• [ABOUT THIS TASK]: In your copy, leave out the pictures and reproduce the listing below exactly.
Content starts
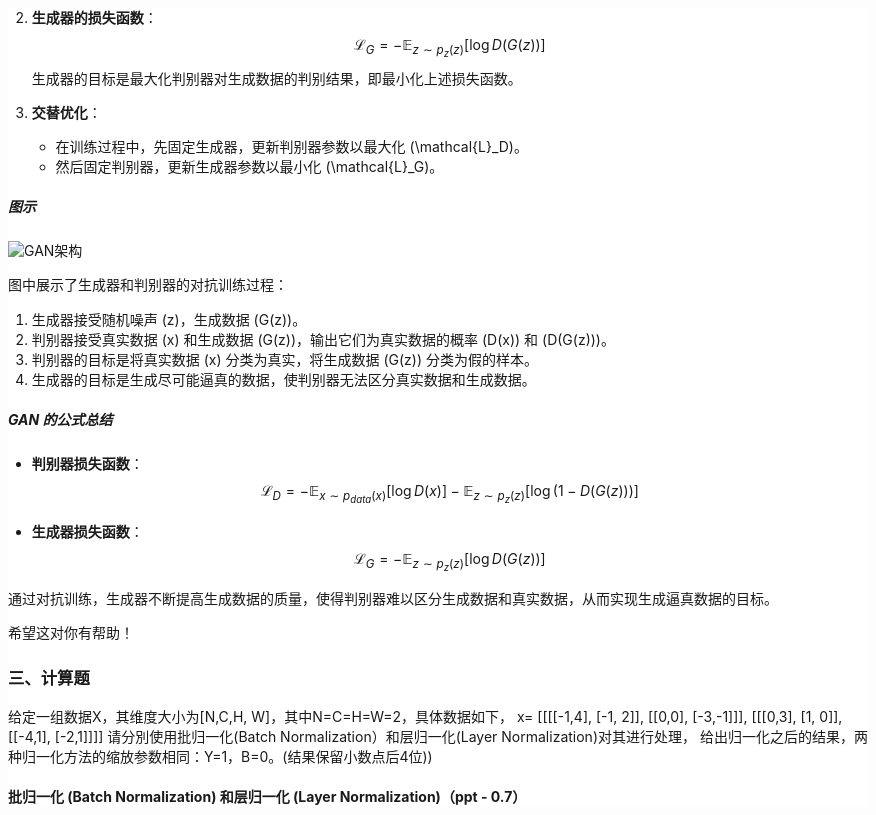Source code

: 2. **生成器的损失函数**：
   $$
   \mathcal{L}_G = -\mathbb{E}_{z \sim p_z(z)} [\log D(G(z))]
   $$
   生成器的目标是最大化判别器对生成数据的判别结果，即最小化上述损失函数。

3. **交替优化**：
   - 在训练过程中，先固定生成器，更新判别器参数以最大化 \(\mathcal{L}_D\)。
   - 然后固定判别器，更新生成器参数以最小化 \(\mathcal{L}_G\)。

##### 图示

![GAN架构](https://upload.wikimedia.org/wikipedia/commons/thumb/6/6c/GANs_training.png/640px-GANs_training.png)

图中展示了生成器和判别器的对抗训练过程：

1. 生成器接受随机噪声 \(z\)，生成数据 \(G(z)\)。
2. 判别器接受真实数据 \(x\) 和生成数据 \(G(z)\)，输出它们为真实数据的概率 \(D(x)\) 和 \(D(G(z))\)。
3. 判别器的目标是将真实数据 \(x\) 分类为真实，将生成数据 \(G(z)\) 分类为假的样本。
4. 生成器的目标是生成尽可能逼真的数据，使判别器无法区分真实数据和生成数据。

##### GAN 的公式总结

- **判别器损失函数**：
  $$
  \mathcal{L}_D = -\mathbb{E}_{x \sim p_{data}(x)} [\log D(x)] - \mathbb{E}_{z \sim p_z(z)} [\log (1 - D(G(z)))]
  $$

- **生成器损失函数**：
  $$
  \mathcal{L}_G = -\mathbb{E}_{z \sim p_z(z)} [\log D(G(z))]
  $$

通过对抗训练，生成器不断提高生成数据的质量，使得判别器难以区分生成数据和真实数据，从而实现生成逼真数据的目标。

希望这对你有帮助！

### 三、计算题

给定一组数据X，其维度大小为[N,C,H, W]，其中N=C=H=W=2，具体数据如下，
x= [[[[-1,4],
[-1, 2]],
[[0,0],
[-3,-1]]],
[[[0,3],
[1, 0]],
[[-4,1],
[-2,1]]]]
请分別使用批归一化(Batch Normalization）和层归一化(Layer Normalization)对其进行处理，
给出归一化之后的结果，两种归一化方法的缩放参数相同：Y=1，B=0。(结果保留小数点后4位))

#### 批归一化 (Batch Normalization) 和层归一化 (Layer Normalization)（ppt - 0.7）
Content ends
• [RESULT FOR THIS TASK]:
Source code

: 2. **生成器的损失函数**：
   $$
   \mathcal{L}_G = -\mathbb{E}_{z \sim p_z(z)} [\log D(G(z))]
   $$
   生成器的目标是最大化判别器对生成数据的判别结果，即最小化上述损失函数。

3. **交替优化**：
   - 在训练过程中，先固定生成器，更新判别器参数以最大化 \(\mathcal{L}_D\)。
   - 然后固定判别器，更新生成器参数以最小化 \(\mathcal{L}_G\)。

##### 图示

![GAN架构](https://upload.wikimedia.org/wikipedia/commons/thumb/6/6c/GANs_training.png/640px-GANs_training.png)

图中展示了生成器和判别器的对抗训练过程：

1. 生成器接受随机噪声 \(z\)，生成数据 \(G(z)\)。
2. 判别器接受真实数据 \(x\) 和生成数据 \(G(z)\)，输出它们为真实数据的概率 \(D(x)\) 和 \(D(G(z))\)。
3. 判别器的目标是将真实数据 \(x\) 分类为真实，将生成数据 \(G(z)\) 分类为假的样本。
4. 生成器的目标是生成尽可能逼真的数据，使判别器无法区分真实数据和生成数据。

##### GAN 的公式总结

- **判别器损失函数**：
  $$
  \mathcal{L}_D = -\mathbb{E}_{x \sim p_{data}(x)} [\log D(x)] - \mathbb{E}_{z \sim p_z(z)} [\log (1 - D(G(z)))]
  $$

- **生成器损失函数**：
  $$
  \mathcal{L}_G = -\mathbb{E}_{z \sim p_z(z)} [\log D(G(z))]
  $$

通过对抗训练，生成器不断提高生成数据的质量，使得判别器难以区分生成数据和真实数据，从而实现生成逼真数据的目标。

希望这对你有帮助！

### 三、计算题

给定一组数据X，其维度大小为[N,C,H, W]，其中N=C=H=W=2，具体数据如下，
x= [[[[-1,4],
[-1, 2]],
[[0,0],
[-3,-1]]],
[[[0,3],
[1, 0]],
[[-4,1],
[-2,1]]]]
请分別使用批归一化(Batch Normalization）和层归一化(Layer Normalization)对其进行处理，
给出归一化之后的结果，两种归一化方法的缩放参数相同：Y=1，B=0。(结果保留小数点后4位))

#### 批归一化 (Batch Normalization) 和层归一化 (Layer Normalization)（ppt - 0.7）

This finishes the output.